plt.title ("Pie Chart of Classes", fontsize = 15)
plt.show()

**Checking Multicollinearity**

In [None]:
# Correlation chart
k = len(df1.columns)
cols = corr.nlargest(k, 'Classes')['Classes'].index
cm = np.corrcoef(df1[cols].values.T)
sns.set(font_scale=1)
f, ax = plt.subplots(figsize=(20, 13))
hm = sns.heatmap(cm, annot=True, square=True, fmt='.2f', annot_kws={'size': 15}, yticklabels=cols.values, xticklabels=cols.values)
plt.show()

#### Canadian Forest Fire Weather Index (FWI) System
This column can be considered for Regression problem

In [None]:
#Boxplot
ax = sns.boxplot(df['FWI'], color= 'red')

### **Monthwise Fire Analysis**

In [None]:
dftemp= df.loc[df['Region']== 1]
plt.subplots(figsize=(13,6))
sns.set_style('whitegrid')
sns.countplot(x='month',hue='Classes',data= df,ec = 'black', palette= 'Set2')
plt.title('Fire Analysis Month wise for Bejaia Region', fontsize=18, weight='bold')
plt.ylabel('Count', weight = 'bold')
plt.xlabel('Months', weight= 'bold')
plt.legend(loc='upper right')
plt.xticks(np.arange(4), ['June','July', 'August', 'September',])
plt.grid(alpha = 0.5,axis = 'y')
plt.show()

In [None]:
dftemp= df.loc[df['Region']== 2]
plt.subplots(figsize=(13,6))
sns.set_style('whitegrid')
sns.countplot(x='month',hue='Classes',data= df,ec = 'black', palette= 'Set2')
plt.title('Fire Analysis Month wise for Sidi-Bel Abbes Region', fontsize=18, weight='bold')
plt.ylabel('Count', weight = 'bold')
plt.xlabel('Months', weight= 'bold')
plt.legend(loc='upper right')
plt.xticks(np.arange(4), ['June','July', 'August', 'September',])
plt.grid(alpha = 0.5,axis = 'y')
plt.show()

§ **WHAT IS BEING ASKED**:
Revise the forest fire notebook from "cols = corr.nlargest(k, 'Classes')['Classes'].index" to "sns.boxplot(df['FWI'], color= 'red')", changing each "cols" to "top_features". Rely only on the forest fire notebook for every answer.

§ **DATA EXCERPTS**:
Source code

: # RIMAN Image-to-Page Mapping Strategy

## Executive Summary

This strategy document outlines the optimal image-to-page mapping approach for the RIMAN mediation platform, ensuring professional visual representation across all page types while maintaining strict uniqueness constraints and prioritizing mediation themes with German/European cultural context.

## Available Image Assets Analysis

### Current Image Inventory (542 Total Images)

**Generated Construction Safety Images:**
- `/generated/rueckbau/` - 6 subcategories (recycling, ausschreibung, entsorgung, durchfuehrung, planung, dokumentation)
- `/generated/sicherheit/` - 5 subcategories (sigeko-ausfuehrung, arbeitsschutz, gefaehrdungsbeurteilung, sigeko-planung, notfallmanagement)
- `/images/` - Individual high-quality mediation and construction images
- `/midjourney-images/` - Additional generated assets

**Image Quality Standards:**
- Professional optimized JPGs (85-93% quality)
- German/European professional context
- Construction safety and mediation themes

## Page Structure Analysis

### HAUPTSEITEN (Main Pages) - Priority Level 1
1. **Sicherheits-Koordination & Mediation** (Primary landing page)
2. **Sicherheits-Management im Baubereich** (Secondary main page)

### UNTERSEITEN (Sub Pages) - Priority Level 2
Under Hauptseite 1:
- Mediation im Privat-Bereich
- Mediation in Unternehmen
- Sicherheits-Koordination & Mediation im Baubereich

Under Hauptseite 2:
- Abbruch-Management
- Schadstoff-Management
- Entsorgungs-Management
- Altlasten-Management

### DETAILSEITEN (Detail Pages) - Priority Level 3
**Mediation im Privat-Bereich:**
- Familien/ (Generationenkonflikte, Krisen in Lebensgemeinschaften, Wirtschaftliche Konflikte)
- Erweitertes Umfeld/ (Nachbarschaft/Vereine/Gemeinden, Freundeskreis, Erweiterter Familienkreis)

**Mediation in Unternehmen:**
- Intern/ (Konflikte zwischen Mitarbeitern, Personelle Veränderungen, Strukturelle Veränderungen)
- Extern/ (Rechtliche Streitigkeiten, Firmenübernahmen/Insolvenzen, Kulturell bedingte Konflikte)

§ **RESPONSE TO THIS EXERCISE**:
top_features = corr.nlargest(k, 'Classes')['Classes'].index
cm = np.corrcoef(df1[top_features].values.T)
sns.set(font_scale=1)
f, ax = plt.subplots(figsize=(20, 13))
hm = sns.heatmap(cm, annot=True, square=True, fmt='.2f', annot_kws={'size': 15}, yticklabels=top_features.values, xticklabels=top_features.values)
plt.show()

#### Canadian Forest Fire Weather Index (FWI) System
This column can be considered for Regression problem

In [None]:
#Boxplot
ax = sns.boxplot(df['FWI'], color= 'red')